Reproduce every entry precisely as written.

─── INPUT ───

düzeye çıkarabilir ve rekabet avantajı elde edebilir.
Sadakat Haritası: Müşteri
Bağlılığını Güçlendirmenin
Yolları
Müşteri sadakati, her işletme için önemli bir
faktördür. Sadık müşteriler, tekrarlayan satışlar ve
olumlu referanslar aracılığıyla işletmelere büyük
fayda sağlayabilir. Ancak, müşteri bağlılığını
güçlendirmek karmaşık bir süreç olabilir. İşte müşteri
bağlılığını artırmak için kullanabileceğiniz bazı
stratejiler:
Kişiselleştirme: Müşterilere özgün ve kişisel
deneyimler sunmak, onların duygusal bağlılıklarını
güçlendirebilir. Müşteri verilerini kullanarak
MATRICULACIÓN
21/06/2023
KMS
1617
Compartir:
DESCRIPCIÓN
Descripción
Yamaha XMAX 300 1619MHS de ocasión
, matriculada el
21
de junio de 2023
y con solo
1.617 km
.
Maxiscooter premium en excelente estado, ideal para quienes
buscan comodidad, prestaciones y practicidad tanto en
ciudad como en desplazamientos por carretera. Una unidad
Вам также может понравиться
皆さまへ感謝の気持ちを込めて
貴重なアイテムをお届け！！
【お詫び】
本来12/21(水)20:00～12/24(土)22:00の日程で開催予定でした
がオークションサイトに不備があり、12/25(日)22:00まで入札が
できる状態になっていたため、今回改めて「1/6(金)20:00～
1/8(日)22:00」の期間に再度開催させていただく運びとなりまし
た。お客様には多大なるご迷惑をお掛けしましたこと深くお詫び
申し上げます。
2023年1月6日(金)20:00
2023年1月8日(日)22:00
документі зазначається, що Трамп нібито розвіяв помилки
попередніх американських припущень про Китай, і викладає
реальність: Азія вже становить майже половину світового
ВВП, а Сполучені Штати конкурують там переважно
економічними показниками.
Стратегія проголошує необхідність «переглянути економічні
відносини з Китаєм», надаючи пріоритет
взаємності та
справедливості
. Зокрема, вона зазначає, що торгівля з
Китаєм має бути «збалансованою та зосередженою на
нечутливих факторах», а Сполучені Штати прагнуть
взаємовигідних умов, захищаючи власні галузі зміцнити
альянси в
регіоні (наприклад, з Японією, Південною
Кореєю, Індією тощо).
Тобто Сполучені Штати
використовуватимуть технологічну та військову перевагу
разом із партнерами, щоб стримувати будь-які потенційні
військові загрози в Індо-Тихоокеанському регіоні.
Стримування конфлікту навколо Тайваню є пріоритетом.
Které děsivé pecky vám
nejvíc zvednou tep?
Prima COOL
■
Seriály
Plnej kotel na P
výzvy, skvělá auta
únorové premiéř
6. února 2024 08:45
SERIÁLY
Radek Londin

───

* [OUTPUT OF THE TASK]:
düzeye çıkarabilir ve rekabet avantajı elde edebilir.
Sadakat Haritası: Müşteri
Bağlılığını Güçlendirmenin
Yolları
Müşteri sadakati, her işletme için önemli bir
faktördür. Sadık müşteriler, tekrarlayan satışlar ve
olumlu referanslar aracılığıyla işletmelere büyük
fayda sağlayabilir. Ancak, müşteri bağlılığını
güçlendirmek karmaşık bir süreç olabilir. İşte müşteri
bağlılığını artırmak için kullanabileceğiniz bazı
stratejiler:
Kişiselleştirme: Müşterilere özgün ve kişisel
deneyimler sunmak, onların duygusal bağlılıklarını
güçlendirebilir. Müşteri verilerini kullanarak
MATRICULACIÓN
21/06/2023
KMS
1617
Compartir:
DESCRIPCIÓN
Descripción
Yamaha XMAX 300 1619MHS de ocasión
, matriculada el
21
de junio de 2023
y con solo
1.617 km
.
Maxiscooter premium en excelente estado, ideal para quienes
buscan comodidad, prestaciones y practicidad tanto en
ciudad como en desplazamientos por carretera. Una unidad
Вам также может понравиться
皆さまへ感謝の気持ちを込めて
貴重なアイテムをお届け！！
【お詫び】
本来12/21(水)20:00～12/24(土)22:00の日程で開催予定でした
がオークションサイトに不備があり、12/25(日)22:00まで入札が
できる状態になっていたため、今回改めて「1/6(金)20:00～
1/8(日)22:00」の期間に再度開催させていただく運びとなりまし
た。お客様には多大なるご迷惑をお掛けしましたこと深くお詫び
申し上げます。
2023年1月6日(金)20:00
2023年1月8日(日)22:00
документі зазначається, що Трамп нібито розвіяв помилки
попередніх американських припущень про Китай, і викладає
реальність: Азія вже становить майже половину світового
ВВП, а Сполучені Штати конкурують там переважно
економічними показниками.
Стратегія проголошує необхідність «переглянути економічні
відносини з Китаєм», надаючи пріоритет
взаємності та
справедливості
. Зокрема, вона зазначає, що торгівля з
Китаєм має бути «збалансованою та зосередженою на
нечутливих факторах», а Сполучені Штати прагнуть
взаємовигідних умов, захищаючи власні галузі зміцнити
альянси в
регіоні (наприклад, з Японією, Південною
Кореєю, Індією тощо).
Тобто Сполучені Штати
використовуватимуть технологічну та військову перевагу
разом із партнерами, щоб стримувати будь-які потенційні
військові загрози в Індо-Тихоокеанському регіоні.
Стримування конфлікту навколо Тайваню є пріоритетом.
Které děsivé pecky vám
nejvíc zvednou tep?
Prima COOL
■
Seriály
Plnej kotel na P
výzvy, skvělá auta
únorové premiéř
6. února 2024 08:45
SERIÁLY
Radek Londin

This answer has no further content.